> _Task item A_: In the meeting notes on emergency care in Botswana, how many doctors per year does the plan aim to recruit back into Botswana?
> _Task item B_: Continue the meeting notes on emergency care in Botswana, picking up after their final sentence.

> _Document extract_:
- - -

    The university of Botswana timeline needs to have a postgraduate programme in place by January 2011 and this training will accure at Princess Marina state hospital. There are a lot of process improvement steps currently going on. In 2012 or 2013 there will be a new teaching hospital opening.

    Questions from the floor were directed at the panel. Discussion point included that the university will train medical students, nurses (as currently being trained) and allied health professions. There is no EMS training or system of note. All EMS services are in the private sector. The health professions board recognises EMS but is not in the pay system for government therefore it’s going to be some time before a government system can be establish.

    Medical student training began in August 2009.  There will be Medicine and Paeds postgraduate programmes next year: Emergency Medicine and Family Medicine in January 2011; Surgery and Obstetrics possibly and the end of 2011.

    The aim is to recruit 60 doctors back into Botswana each year. Most hospitals are run by general Medical Officers.

    LW will provide AK with the IFEM curriculum for medical students.

    The vision for Emergency Care in Botswana relates to the training projection. The population is under two million and in Gaborone two hundred thousand. The ED see’s 30 000 to 40 000 patients a year. Lower level hospitals see around 15 000 patients per year.  Smaller places run on generalists. The aim is to have Gaborone and Francistown with 24 hour Emergency physician coverage eventually.

    Co-ordination of effective outreach is the key. Resuscitation training is critical and a Resus council / CEM(South Africa) are key in this.

    Rene Grobler pointed out that some postgraduate nurse training has occurred and this needs continue. The Emergency Nursing association drives this process and it is likely that Rene could get further funding for this. LW to pick up with RG to discuss how ENSSA could help with this.

    The South African Triage Scale is being modified. There is a proposal to rename it the Southern African Triage Scale which would give Southern African countries more freedom to modify it. This will be discussed at the EMSSA exco.

    It was noted that this was a tremendous opportunity to start with no system and then end up with a fully developed system. Therefore we should be using every chance to write up what we are doing so that other countries can learn from it. There is no point repeatedly re-inventing the wheels. To drive this data collection would need start now. AK and BC are looking into this aspect.
- - -
(Collected data entries)

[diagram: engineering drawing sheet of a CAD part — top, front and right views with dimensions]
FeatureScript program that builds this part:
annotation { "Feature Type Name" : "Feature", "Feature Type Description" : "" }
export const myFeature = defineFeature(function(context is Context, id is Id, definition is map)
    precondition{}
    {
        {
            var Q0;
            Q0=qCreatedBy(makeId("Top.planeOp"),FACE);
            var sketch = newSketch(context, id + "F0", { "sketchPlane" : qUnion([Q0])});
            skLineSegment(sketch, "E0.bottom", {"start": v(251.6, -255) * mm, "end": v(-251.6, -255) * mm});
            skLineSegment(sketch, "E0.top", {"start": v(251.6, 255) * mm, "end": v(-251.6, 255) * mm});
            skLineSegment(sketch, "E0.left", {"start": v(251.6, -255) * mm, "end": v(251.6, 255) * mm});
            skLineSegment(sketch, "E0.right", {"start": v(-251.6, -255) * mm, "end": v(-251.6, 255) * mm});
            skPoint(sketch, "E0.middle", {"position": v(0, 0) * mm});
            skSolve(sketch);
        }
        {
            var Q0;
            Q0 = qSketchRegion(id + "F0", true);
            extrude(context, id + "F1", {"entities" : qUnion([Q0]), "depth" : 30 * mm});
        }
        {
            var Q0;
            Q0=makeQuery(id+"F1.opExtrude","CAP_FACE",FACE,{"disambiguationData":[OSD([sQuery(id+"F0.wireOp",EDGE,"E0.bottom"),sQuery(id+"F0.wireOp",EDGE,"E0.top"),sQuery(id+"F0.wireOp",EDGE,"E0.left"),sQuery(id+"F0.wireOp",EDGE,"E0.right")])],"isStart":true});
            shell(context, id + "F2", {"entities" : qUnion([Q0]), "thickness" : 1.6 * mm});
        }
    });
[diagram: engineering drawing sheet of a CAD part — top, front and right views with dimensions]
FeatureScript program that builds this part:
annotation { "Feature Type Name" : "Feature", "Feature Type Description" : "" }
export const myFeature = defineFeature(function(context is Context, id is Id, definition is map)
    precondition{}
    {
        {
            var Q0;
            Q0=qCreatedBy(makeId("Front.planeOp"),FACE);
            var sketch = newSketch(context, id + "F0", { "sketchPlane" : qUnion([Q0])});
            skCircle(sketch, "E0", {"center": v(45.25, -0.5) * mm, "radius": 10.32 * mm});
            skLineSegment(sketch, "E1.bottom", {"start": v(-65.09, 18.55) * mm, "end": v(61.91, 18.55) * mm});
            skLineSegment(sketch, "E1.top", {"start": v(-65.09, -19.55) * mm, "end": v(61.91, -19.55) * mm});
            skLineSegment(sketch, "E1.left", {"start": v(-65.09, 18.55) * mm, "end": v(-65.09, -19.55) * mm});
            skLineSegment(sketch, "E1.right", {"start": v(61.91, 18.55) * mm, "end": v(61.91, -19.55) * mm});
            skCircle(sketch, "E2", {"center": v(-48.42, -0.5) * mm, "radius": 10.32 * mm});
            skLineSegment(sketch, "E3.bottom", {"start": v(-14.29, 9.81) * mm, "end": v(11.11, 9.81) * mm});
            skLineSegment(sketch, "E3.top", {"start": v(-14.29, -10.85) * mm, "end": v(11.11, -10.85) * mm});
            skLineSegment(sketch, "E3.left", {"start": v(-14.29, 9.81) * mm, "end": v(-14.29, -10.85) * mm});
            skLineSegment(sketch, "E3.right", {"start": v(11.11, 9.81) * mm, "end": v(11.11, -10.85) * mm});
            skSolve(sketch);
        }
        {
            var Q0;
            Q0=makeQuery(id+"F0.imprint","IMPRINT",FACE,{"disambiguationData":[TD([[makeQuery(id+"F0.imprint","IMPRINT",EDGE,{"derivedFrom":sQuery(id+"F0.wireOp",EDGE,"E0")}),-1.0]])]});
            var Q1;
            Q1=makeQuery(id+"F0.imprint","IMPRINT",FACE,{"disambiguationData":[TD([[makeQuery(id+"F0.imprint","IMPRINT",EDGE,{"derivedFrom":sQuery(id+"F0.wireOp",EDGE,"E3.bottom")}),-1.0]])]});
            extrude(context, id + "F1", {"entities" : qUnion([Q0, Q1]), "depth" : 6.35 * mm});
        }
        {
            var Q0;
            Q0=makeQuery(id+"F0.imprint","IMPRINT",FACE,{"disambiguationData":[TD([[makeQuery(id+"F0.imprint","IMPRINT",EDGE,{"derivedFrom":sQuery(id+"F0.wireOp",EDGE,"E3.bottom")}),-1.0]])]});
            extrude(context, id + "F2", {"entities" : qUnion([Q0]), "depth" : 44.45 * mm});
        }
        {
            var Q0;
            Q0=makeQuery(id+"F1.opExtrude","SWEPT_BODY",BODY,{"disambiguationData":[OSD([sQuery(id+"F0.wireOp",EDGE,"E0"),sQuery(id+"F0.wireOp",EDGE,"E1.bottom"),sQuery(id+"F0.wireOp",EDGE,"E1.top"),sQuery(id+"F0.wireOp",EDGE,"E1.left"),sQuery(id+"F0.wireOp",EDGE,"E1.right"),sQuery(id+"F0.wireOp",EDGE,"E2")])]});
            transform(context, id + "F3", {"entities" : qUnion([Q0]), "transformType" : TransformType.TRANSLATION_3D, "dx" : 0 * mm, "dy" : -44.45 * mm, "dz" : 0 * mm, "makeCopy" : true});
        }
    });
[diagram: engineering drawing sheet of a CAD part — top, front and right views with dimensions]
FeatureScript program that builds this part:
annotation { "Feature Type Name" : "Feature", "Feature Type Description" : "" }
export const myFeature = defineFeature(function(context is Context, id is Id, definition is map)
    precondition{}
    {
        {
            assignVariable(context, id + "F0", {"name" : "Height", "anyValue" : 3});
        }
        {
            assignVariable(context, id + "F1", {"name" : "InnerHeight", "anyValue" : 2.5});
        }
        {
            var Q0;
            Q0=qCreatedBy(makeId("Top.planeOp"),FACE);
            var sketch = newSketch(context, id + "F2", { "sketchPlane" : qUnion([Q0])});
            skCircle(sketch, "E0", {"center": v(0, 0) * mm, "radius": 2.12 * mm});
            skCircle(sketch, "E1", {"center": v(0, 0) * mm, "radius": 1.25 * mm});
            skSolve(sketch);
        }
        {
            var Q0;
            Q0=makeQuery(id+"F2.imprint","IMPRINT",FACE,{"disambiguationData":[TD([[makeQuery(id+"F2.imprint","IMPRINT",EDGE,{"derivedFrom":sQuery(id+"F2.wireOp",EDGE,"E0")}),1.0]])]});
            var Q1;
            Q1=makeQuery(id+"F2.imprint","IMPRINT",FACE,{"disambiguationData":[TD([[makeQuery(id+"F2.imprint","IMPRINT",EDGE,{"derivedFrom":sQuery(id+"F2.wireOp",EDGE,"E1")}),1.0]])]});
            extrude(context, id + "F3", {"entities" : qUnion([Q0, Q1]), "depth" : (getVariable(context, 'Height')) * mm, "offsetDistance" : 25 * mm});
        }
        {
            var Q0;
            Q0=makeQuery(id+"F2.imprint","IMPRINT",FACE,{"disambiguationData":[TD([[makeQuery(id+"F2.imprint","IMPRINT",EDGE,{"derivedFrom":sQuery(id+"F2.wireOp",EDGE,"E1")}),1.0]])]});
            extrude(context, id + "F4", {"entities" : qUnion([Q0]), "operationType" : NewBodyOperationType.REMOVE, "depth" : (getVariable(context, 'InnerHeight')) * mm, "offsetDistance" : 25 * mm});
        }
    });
- - -
> _Exercise result A_: 60 doctors each year.

> _Exercise result B_:
    A lot of the resources required are already available somewhere in the international community. This is not only academic and research resources but also developmental. The big question that needs answering is, what is the appropriate vehicle to drive co-ordination and implementation of all these resources not only in Botswana but through-out developing African Countries in general.

    UB has a fund for five specialist salaries. There is no other public sector funding at the moment.  The MBA fund pays for road accident victims at care and they are willing partners for the trauma working group around injury prevention and so on. This may be a source of potential funding.

    The College of Emergency Medicine offered to run a DIPPEC examination in Gabarone if there was enough interest there.

    Ultrasound training can be done collaboratively with outreach from Cape Town.

    3. PLAN

    The plan going forward was agreed on as follow:

    a)     To link into the newly formed African Federation of Emergency Medicine as the engine for support and co-ordination resources.

    b)     To develop a formal list of emergency care needs using the existing 30 part data collection tool (TM to supply).

    c)     To develop a list of international emergency medicine resources that currently exist for these needs.

    d)     To develop possible partners

    e)     To develop a list of possible funding

    f)     To develop a final plan based on this

    4. FINAL

    This meeting was very well attended and shows how much interest there is in support in the local area.

    All were thanked for attending and LW will develop a distribution list and hope to generate ongoing interest and involvement.